(DATA):
::::::::
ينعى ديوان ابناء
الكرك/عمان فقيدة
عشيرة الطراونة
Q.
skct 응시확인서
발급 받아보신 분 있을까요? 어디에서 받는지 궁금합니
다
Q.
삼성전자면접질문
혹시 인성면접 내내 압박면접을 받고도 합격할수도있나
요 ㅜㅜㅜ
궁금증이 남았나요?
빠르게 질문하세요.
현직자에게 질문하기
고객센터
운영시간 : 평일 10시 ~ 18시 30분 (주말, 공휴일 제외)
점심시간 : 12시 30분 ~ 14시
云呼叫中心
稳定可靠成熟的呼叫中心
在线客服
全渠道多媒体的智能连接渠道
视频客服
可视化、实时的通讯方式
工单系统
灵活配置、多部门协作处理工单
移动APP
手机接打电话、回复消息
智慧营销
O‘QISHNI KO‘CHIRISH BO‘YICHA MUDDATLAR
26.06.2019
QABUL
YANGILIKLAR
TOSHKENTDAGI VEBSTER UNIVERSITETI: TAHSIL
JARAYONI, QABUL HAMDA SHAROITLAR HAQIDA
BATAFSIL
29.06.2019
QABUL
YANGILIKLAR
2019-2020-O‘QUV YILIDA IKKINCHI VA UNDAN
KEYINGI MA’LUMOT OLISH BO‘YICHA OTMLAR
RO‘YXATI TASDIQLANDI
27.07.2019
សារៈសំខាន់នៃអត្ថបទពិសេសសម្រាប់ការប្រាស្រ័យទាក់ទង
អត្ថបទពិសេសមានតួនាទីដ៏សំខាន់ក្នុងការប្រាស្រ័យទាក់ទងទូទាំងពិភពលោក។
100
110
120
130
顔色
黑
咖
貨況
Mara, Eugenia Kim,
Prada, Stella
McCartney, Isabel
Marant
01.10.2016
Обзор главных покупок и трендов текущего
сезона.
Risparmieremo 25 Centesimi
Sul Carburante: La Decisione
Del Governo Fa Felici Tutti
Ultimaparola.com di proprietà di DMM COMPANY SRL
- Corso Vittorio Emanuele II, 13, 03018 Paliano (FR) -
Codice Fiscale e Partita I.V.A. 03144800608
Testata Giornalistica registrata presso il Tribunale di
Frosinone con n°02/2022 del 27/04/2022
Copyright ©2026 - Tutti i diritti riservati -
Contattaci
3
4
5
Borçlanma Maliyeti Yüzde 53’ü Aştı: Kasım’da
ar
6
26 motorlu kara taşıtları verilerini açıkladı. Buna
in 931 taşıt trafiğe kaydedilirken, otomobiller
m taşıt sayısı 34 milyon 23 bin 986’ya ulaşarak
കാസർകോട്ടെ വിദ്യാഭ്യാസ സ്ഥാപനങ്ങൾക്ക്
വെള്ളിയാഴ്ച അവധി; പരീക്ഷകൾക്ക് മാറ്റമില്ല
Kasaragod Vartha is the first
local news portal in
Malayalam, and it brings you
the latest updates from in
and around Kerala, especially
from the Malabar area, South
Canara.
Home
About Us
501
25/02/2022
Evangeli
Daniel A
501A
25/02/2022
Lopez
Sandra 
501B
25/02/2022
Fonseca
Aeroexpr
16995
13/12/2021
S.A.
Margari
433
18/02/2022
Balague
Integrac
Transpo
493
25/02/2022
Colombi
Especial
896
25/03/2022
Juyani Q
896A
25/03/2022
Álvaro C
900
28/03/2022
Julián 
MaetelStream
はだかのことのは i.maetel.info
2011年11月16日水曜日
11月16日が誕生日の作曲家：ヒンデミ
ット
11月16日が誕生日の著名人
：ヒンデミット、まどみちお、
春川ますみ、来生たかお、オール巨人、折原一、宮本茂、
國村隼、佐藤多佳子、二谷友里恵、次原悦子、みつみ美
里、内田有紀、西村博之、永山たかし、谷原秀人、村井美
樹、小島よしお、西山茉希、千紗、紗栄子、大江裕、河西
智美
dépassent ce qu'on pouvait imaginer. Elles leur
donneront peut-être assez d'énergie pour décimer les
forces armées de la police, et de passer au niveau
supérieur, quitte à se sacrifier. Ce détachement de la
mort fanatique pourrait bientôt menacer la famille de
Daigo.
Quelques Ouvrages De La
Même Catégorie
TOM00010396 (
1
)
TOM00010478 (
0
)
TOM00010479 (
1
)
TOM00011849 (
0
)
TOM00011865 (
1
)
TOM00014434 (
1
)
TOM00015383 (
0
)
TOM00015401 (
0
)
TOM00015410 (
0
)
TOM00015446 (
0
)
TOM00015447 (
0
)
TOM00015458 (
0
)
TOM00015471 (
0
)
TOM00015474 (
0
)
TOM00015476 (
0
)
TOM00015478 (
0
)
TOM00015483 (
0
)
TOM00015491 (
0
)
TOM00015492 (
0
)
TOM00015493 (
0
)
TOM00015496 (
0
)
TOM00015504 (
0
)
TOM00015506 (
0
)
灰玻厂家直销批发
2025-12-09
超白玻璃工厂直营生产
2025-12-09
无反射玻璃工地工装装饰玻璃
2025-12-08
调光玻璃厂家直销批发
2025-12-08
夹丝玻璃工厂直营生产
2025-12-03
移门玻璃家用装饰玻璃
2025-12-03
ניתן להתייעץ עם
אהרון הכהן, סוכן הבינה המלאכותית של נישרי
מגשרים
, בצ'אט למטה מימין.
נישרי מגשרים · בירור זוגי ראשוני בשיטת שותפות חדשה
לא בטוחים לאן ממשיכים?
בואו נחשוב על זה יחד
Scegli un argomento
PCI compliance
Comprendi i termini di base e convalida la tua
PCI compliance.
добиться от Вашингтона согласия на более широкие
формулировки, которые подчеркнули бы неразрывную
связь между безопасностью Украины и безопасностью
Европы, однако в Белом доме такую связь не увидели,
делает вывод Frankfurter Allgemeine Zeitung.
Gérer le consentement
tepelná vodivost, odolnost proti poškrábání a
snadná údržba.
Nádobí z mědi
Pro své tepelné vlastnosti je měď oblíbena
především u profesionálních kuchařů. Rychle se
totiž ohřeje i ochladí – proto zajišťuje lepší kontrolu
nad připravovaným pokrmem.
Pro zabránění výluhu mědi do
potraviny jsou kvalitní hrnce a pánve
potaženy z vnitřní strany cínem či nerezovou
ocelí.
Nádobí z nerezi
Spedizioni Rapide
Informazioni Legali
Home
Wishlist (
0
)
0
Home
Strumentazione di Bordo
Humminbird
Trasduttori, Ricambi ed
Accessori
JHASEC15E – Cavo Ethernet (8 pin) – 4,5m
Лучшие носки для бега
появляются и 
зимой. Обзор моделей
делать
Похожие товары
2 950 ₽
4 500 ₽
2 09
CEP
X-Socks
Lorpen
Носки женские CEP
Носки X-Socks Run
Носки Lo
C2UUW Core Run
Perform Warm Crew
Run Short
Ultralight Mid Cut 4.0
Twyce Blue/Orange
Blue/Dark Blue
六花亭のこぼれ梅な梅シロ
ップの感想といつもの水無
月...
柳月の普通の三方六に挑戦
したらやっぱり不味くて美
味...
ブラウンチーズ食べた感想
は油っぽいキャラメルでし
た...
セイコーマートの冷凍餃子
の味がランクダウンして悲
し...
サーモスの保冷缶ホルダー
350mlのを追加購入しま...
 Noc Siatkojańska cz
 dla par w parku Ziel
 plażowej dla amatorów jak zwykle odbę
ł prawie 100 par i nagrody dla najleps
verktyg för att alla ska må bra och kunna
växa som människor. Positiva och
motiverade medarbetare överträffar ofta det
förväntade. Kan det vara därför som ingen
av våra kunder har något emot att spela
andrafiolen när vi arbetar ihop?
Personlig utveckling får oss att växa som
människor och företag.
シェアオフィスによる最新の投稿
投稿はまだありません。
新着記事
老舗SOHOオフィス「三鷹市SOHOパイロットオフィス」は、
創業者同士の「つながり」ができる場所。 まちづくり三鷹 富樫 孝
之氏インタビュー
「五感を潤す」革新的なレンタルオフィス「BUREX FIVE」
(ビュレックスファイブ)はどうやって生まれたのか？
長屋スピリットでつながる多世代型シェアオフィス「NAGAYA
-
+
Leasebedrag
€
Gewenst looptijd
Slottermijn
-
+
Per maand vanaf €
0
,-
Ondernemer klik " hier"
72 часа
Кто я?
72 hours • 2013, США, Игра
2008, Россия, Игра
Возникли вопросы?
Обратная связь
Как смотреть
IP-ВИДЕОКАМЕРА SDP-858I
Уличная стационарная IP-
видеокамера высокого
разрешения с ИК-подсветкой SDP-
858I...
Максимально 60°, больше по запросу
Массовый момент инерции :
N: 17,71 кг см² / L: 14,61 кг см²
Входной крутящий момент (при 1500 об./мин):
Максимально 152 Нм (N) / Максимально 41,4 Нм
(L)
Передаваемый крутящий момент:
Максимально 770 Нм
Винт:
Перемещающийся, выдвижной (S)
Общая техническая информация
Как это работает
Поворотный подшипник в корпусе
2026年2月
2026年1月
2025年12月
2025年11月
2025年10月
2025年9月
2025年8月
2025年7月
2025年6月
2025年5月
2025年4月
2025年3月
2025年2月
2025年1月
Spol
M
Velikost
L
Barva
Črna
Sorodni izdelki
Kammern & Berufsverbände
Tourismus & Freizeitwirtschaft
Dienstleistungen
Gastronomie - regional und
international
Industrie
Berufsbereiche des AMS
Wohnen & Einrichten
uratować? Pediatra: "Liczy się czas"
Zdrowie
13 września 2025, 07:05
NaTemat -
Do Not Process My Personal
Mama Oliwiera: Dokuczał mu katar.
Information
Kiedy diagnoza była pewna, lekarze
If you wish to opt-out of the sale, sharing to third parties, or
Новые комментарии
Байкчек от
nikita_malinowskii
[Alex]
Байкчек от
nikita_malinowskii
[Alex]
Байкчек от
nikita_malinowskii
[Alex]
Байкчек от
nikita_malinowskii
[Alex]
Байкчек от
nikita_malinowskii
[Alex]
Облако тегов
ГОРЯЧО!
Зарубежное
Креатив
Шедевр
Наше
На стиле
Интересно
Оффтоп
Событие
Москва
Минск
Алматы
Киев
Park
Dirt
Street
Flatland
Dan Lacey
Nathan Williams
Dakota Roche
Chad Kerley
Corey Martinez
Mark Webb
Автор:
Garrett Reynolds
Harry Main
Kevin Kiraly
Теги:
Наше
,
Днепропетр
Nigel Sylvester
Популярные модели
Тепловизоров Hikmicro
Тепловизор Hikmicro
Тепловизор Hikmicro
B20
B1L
::::::::
(TASK):
Print every line of the rows unchanged, from the very first line through the line containing "Testata Giornalistica registrata", both ends included.

(EXERCISE RESPONSE):
ينعى ديوان ابناء
الكرك/عمان فقيدة
عشيرة الطراونة
Q.
skct 응시확인서
발급 받아보신 분 있을까요? 어디에서 받는지 궁금합니
다
Q.
삼성전자면접질문
혹시 인성면접 내내 압박면접을 받고도 합격할수도있나
요 ㅜㅜㅜ
궁금증이 남았나요?
빠르게 질문하세요.
현직자에게 질문하기
고객센터
운영시간 : 평일 10시 ~ 18시 30분 (주말, 공휴일 제외)
점심시간 : 12시 30분 ~ 14시
云呼叫中心
稳定可靠成熟的呼叫中心
在线客服
全渠道多媒体的智能连接渠道
视频客服
可视化、实时的通讯方式
工单系统
灵活配置、多部门协作处理工单
移动APP
手机接打电话、回复消息
智慧营销
O‘QISHNI KO‘CHIRISH BO‘YICHA MUDDATLAR
26.06.2019
QABUL
YANGILIKLAR
TOSHKENTDAGI VEBSTER UNIVERSITETI: TAHSIL
JARAYONI, QABUL HAMDA SHAROITLAR HAQIDA
BATAFSIL
29.06.2019
QABUL
YANGILIKLAR
2019-2020-O‘QUV YILIDA IKKINCHI VA UNDAN
KEYINGI MA’LUMOT OLISH BO‘YICHA OTMLAR
RO‘YXATI TASDIQLANDI
27.07.2019
សារៈសំខាន់នៃអត្ថបទពិសេសសម្រាប់ការប្រាស្រ័យទាក់ទង
អត្ថបទពិសេសមានតួនាទីដ៏សំខាន់ក្នុងការប្រាស្រ័យទាក់ទងទូទាំងពិភពលោក។
100
110
120
130
顔色
黑
咖
貨況
Mara, Eugenia Kim,
Prada, Stella
McCartney, Isabel
Marant
01.10.2016
Обзор главных покупок и трендов текущего
сезона.
Risparmieremo 25 Centesimi
Sul Carburante: La Decisione
Del Governo Fa Felici Tutti
Ultimaparola.com di proprietà di DMM COMPANY SRL
- Corso Vittorio Emanuele II, 13, 03018 Paliano (FR) -
Codice Fiscale e Partita I.V.A. 03144800608
Testata Giornalistica registrata presso il Tribunale di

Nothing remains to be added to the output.